What is expected>
Check every line of the entries for the string "fractalNoise" and return the ones that contain it.

Information provided>
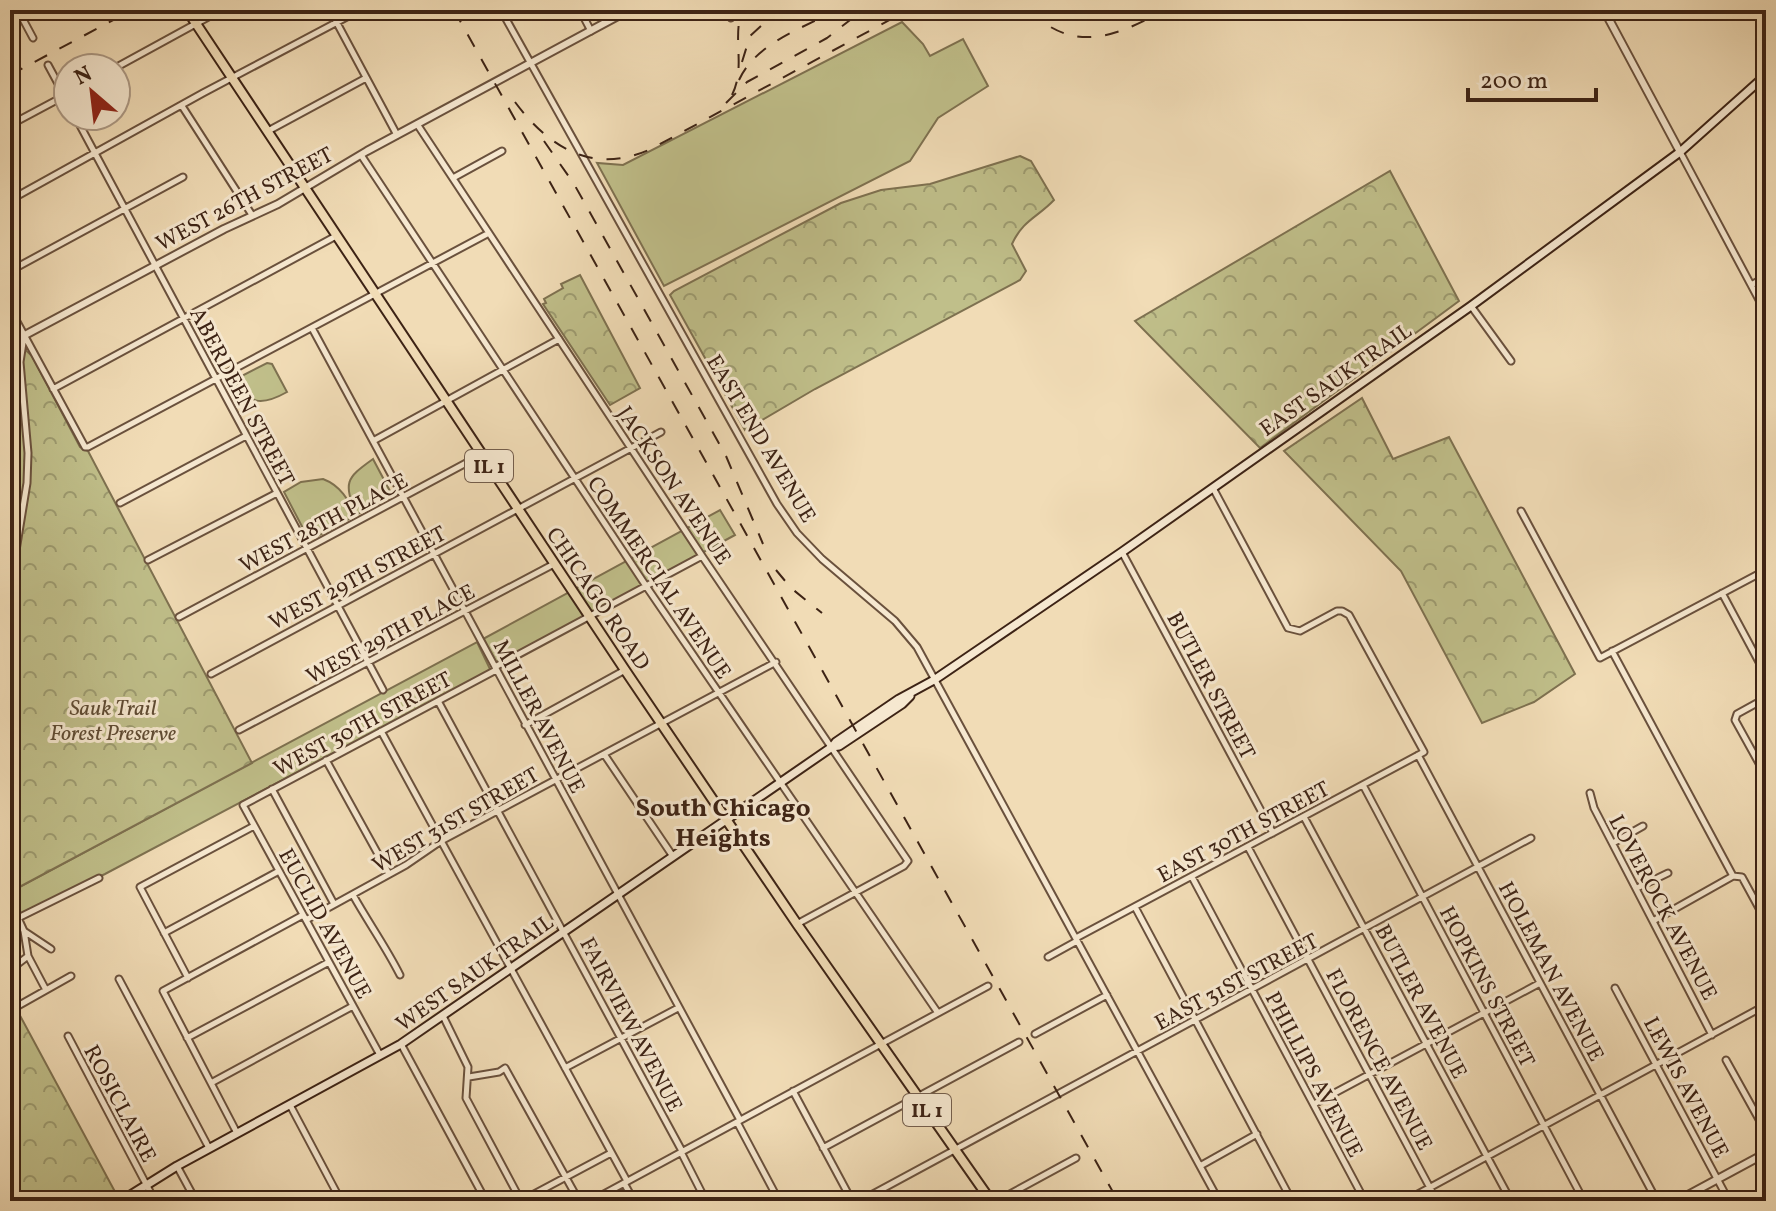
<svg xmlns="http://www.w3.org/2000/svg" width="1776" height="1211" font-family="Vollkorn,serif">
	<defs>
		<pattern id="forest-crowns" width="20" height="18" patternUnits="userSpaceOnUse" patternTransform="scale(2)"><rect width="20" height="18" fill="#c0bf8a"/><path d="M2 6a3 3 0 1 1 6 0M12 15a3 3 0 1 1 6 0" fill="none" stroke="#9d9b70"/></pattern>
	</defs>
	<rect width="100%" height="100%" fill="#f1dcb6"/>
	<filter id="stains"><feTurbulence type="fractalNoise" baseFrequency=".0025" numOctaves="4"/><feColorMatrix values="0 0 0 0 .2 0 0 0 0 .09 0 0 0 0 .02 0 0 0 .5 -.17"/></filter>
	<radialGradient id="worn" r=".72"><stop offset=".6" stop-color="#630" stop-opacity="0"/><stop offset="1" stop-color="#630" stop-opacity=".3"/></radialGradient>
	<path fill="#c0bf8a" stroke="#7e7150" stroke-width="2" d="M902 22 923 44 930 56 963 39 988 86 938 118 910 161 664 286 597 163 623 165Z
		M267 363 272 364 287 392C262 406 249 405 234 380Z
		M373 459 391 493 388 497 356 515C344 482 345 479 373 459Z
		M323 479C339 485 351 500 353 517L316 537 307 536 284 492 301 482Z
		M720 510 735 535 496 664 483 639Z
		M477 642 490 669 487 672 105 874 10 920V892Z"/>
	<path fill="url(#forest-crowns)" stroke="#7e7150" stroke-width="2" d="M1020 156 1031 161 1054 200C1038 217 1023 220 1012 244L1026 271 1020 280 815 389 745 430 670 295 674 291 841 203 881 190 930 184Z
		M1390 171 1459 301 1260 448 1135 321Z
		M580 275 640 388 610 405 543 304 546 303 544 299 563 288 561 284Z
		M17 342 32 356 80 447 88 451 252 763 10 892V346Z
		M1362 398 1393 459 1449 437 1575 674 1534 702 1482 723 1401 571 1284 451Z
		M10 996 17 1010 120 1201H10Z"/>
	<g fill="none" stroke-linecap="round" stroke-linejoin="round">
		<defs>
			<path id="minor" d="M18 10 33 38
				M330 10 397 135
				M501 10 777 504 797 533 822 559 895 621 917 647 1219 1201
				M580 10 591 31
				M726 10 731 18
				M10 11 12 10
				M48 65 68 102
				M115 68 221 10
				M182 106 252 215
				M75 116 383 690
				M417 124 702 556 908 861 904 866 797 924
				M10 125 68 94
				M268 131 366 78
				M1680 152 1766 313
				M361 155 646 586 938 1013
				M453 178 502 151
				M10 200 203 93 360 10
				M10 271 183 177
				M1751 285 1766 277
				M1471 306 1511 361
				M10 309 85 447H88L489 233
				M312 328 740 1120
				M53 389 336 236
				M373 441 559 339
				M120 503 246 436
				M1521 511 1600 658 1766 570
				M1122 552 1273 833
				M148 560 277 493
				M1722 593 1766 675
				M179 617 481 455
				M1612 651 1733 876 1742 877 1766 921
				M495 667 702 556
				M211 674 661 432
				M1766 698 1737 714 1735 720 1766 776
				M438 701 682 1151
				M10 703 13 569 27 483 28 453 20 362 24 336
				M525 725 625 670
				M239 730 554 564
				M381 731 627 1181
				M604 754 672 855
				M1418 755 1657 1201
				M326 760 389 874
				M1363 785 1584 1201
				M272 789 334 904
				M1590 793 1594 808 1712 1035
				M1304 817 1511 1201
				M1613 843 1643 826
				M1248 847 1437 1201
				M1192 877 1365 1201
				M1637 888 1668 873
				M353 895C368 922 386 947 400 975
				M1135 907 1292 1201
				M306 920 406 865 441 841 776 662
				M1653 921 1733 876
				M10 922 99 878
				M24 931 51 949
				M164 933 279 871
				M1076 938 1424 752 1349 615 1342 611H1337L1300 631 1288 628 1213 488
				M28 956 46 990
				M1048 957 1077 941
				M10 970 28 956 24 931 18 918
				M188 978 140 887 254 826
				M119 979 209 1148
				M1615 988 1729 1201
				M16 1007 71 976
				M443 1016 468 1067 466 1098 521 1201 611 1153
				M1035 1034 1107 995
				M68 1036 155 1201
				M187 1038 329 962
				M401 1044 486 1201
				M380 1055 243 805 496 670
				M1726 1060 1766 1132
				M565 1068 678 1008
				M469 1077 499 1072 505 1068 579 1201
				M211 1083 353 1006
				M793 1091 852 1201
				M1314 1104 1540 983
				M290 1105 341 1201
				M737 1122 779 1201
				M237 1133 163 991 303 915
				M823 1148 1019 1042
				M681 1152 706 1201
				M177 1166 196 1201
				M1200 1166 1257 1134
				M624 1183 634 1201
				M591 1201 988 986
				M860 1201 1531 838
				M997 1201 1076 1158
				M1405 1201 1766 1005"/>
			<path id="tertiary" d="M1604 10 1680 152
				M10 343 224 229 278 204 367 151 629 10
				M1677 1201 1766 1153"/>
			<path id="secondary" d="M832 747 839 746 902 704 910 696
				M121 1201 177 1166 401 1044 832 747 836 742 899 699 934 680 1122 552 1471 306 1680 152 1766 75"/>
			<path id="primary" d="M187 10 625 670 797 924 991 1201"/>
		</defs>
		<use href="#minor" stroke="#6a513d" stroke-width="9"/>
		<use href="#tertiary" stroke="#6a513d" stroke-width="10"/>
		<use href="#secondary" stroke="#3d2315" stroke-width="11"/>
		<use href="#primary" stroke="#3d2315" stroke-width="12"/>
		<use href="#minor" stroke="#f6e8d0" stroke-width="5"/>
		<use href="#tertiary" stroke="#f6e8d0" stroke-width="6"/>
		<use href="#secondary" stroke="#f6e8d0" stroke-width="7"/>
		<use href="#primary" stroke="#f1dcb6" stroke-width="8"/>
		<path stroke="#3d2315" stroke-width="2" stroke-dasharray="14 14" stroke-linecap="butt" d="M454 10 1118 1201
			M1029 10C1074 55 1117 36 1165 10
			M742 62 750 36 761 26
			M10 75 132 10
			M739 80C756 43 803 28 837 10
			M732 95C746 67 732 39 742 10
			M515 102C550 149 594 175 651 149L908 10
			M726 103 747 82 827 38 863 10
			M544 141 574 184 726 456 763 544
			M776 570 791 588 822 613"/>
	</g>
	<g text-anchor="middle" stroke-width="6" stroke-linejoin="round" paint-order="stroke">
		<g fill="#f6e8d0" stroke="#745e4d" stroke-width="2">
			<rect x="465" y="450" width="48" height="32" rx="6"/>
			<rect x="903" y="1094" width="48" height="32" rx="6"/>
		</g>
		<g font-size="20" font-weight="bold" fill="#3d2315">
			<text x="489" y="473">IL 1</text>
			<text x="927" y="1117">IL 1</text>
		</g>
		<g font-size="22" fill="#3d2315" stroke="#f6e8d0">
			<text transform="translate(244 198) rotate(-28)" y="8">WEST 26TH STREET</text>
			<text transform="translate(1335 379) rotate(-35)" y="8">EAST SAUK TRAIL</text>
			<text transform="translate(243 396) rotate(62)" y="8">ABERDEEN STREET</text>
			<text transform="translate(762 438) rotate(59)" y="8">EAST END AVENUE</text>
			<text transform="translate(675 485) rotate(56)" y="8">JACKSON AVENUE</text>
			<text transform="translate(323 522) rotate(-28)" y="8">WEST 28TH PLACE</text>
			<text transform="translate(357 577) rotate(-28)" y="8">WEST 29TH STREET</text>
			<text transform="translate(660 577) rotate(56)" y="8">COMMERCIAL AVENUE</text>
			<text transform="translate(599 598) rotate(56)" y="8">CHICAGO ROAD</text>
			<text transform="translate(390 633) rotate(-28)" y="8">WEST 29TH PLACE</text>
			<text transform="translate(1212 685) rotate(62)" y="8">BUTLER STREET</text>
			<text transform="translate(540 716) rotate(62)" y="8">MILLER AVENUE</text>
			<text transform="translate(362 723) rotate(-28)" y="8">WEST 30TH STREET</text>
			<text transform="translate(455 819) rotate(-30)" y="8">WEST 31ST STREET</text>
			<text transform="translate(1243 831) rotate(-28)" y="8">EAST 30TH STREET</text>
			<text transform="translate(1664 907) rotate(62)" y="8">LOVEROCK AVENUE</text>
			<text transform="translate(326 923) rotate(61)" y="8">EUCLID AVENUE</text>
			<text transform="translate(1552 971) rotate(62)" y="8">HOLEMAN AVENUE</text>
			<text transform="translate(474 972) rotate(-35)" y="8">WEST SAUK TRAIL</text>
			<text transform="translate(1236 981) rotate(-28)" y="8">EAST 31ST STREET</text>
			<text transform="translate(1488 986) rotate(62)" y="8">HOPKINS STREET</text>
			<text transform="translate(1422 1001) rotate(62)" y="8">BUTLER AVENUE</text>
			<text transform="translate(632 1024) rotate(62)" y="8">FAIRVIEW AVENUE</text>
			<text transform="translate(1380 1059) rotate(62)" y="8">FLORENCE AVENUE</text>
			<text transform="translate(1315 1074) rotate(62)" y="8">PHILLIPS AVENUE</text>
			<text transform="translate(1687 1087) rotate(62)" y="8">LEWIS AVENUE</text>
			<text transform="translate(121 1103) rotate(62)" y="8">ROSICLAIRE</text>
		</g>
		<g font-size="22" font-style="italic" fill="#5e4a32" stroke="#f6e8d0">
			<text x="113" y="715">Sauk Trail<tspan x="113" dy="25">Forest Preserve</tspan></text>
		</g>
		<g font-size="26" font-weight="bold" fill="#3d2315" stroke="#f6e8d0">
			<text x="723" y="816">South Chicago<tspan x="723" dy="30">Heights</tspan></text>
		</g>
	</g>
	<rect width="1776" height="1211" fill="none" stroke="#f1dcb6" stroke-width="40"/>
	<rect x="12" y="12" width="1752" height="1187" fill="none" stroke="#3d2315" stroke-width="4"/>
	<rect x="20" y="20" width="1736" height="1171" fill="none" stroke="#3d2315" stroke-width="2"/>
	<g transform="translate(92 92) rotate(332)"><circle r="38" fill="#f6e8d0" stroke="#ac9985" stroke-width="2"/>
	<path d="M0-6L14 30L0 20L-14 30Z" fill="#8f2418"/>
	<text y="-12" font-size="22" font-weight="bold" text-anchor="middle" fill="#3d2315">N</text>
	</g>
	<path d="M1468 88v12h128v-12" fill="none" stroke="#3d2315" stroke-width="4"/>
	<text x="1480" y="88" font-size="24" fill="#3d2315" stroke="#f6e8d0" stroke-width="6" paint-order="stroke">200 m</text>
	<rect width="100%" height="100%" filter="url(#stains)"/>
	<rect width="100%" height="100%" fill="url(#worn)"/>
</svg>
==
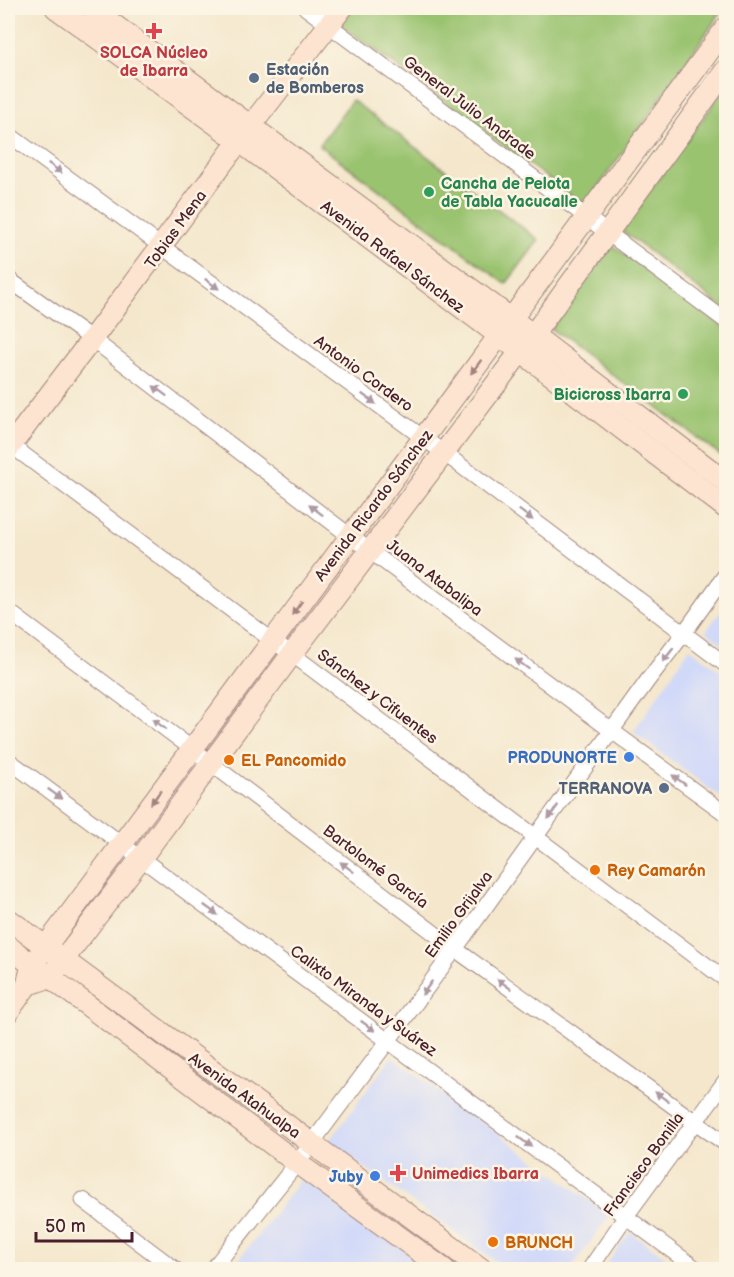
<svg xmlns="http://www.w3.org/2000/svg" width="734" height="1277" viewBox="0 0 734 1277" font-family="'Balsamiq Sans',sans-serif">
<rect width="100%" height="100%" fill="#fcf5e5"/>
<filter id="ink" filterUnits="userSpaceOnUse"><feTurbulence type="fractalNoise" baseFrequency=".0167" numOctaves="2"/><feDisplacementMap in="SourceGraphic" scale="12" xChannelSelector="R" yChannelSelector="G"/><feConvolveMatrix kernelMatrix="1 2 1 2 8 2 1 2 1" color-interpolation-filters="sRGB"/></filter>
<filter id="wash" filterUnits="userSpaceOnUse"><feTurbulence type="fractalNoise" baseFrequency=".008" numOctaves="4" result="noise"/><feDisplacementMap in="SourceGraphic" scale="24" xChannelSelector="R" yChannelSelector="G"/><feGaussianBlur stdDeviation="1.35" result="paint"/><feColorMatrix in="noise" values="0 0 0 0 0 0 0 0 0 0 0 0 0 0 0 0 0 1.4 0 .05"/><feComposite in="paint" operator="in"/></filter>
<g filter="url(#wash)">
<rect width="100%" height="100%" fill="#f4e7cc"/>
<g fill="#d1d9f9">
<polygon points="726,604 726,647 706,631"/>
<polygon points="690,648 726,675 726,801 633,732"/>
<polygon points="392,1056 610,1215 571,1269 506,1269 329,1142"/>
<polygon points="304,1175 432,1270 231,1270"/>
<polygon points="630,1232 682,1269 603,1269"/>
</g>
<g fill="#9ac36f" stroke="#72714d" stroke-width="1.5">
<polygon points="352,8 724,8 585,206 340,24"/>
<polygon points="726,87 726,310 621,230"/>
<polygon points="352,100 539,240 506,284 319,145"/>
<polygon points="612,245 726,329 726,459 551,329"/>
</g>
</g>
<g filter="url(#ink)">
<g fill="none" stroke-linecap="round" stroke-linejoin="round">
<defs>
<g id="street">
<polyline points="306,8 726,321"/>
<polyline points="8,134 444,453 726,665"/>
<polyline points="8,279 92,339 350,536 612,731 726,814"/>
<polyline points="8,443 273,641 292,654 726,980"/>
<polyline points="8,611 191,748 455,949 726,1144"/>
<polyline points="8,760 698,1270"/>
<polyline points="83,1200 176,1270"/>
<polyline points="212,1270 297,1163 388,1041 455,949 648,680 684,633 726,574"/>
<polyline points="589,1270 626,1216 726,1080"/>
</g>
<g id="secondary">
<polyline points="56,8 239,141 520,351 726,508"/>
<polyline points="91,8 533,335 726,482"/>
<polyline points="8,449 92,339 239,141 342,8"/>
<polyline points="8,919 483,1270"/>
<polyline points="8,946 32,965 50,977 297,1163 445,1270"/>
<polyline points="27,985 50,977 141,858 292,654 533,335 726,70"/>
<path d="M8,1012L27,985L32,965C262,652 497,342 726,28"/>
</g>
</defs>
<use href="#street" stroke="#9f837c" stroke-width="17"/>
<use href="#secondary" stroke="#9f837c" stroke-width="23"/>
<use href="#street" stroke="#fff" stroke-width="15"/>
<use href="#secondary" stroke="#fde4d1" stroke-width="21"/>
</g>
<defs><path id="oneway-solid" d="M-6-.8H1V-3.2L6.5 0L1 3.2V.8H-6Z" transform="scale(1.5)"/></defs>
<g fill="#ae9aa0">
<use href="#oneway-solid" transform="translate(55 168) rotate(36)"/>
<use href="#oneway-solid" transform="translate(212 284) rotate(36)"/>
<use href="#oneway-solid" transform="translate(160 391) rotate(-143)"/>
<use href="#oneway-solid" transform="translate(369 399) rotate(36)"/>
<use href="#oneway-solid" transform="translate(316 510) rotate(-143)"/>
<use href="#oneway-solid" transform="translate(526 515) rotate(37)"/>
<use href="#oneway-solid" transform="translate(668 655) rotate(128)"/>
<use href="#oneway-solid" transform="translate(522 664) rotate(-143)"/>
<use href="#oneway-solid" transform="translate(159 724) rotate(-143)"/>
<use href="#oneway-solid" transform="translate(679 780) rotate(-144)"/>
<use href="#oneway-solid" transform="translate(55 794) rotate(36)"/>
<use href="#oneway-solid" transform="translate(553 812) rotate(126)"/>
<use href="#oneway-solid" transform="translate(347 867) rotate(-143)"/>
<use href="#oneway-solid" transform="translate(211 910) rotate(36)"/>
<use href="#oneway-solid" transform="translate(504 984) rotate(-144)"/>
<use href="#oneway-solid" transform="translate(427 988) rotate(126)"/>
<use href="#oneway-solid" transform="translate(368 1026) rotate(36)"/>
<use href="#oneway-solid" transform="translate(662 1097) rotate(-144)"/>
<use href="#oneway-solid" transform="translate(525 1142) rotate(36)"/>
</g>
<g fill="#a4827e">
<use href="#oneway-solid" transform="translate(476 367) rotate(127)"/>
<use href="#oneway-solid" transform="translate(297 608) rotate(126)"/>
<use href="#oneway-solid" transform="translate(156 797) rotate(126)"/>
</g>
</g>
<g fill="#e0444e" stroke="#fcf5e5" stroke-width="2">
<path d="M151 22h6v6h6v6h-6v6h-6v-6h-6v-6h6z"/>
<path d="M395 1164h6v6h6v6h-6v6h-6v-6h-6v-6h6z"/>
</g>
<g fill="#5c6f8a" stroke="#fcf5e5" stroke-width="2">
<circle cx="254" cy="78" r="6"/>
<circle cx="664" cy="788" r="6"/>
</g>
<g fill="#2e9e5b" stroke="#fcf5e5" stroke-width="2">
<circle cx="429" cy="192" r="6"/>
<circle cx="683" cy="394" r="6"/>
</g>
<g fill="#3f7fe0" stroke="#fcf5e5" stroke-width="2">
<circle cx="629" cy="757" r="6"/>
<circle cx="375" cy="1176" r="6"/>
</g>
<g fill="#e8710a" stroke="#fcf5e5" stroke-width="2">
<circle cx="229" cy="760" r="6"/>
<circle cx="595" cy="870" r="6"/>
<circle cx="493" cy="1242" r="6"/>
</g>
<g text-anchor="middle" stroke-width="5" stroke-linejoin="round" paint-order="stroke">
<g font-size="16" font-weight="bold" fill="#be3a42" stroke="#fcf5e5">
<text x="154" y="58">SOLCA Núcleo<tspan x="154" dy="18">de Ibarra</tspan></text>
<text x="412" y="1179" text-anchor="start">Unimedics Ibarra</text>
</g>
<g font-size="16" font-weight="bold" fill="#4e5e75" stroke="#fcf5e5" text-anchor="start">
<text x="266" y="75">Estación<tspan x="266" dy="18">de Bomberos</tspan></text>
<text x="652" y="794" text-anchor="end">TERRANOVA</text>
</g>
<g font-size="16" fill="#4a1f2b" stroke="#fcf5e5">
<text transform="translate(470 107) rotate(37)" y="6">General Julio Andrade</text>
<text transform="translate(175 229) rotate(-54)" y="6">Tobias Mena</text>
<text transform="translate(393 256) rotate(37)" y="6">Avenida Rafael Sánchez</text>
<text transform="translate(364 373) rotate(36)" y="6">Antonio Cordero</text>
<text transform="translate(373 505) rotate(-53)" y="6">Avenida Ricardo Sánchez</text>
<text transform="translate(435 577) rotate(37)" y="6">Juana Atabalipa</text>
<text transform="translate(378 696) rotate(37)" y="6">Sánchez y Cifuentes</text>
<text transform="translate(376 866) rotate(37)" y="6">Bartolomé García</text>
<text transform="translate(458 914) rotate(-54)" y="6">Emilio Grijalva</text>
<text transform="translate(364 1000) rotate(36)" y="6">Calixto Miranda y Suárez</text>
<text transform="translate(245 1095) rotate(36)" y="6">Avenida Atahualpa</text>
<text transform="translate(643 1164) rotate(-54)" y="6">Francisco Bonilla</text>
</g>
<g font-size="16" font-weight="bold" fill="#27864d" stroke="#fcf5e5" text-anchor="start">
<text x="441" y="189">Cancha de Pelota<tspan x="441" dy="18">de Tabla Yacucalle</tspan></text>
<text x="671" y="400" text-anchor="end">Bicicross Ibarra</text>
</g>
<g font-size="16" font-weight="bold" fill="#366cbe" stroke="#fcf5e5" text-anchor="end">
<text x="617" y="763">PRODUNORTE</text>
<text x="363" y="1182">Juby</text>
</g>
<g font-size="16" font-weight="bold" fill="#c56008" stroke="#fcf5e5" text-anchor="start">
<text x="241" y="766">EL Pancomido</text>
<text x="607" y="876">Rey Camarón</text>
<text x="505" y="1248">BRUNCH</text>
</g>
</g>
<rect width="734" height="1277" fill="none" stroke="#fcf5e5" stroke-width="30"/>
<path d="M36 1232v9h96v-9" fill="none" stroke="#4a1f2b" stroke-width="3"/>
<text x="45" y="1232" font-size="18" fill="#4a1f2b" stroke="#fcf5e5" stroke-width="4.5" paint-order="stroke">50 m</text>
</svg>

Answer space>
	<filter id="stains"><feTurbulence type="fractalNoise" baseFrequency=".0025" numOctaves="4"/><feColorMatrix values="0 0 0 0 .2 0 0 0 0 .09 0 0 0 0 .02 0 0 0 .5 -.17"/></filter>
<filter id="ink" filterUnits="userSpaceOnUse"><feTurbulence type="fractalNoise" baseFrequency=".0167" numOctaves="2"/><feDisplacementMap in="SourceGraphic" scale="12" xChannelSelector="R" yChannelSelector="G"/><feConvolveMatrix kernelMatrix="1 2 1 2 8 2 1 2 1" color-interpolation-filters="sRGB"/></filter>
<filter id="wash" filterUnits="userSpaceOnUse"><feTurbulence type="fractalNoise" baseFrequency=".008" numOctaves="4" result="noise"/><feDisplacementMap in="SourceGraphic" scale="24" xChannelSelector="R" yChannelSelector="G"/><feGaussianBlur stdDeviation="1.35" result="paint"/><feColorMatrix in="noise" values="0 0 0 0 0 0 0 0 0 0 0 0 0 0 0 0 0 1.4 0 .05"/><feComposite in="paint" operator="in"/></filter>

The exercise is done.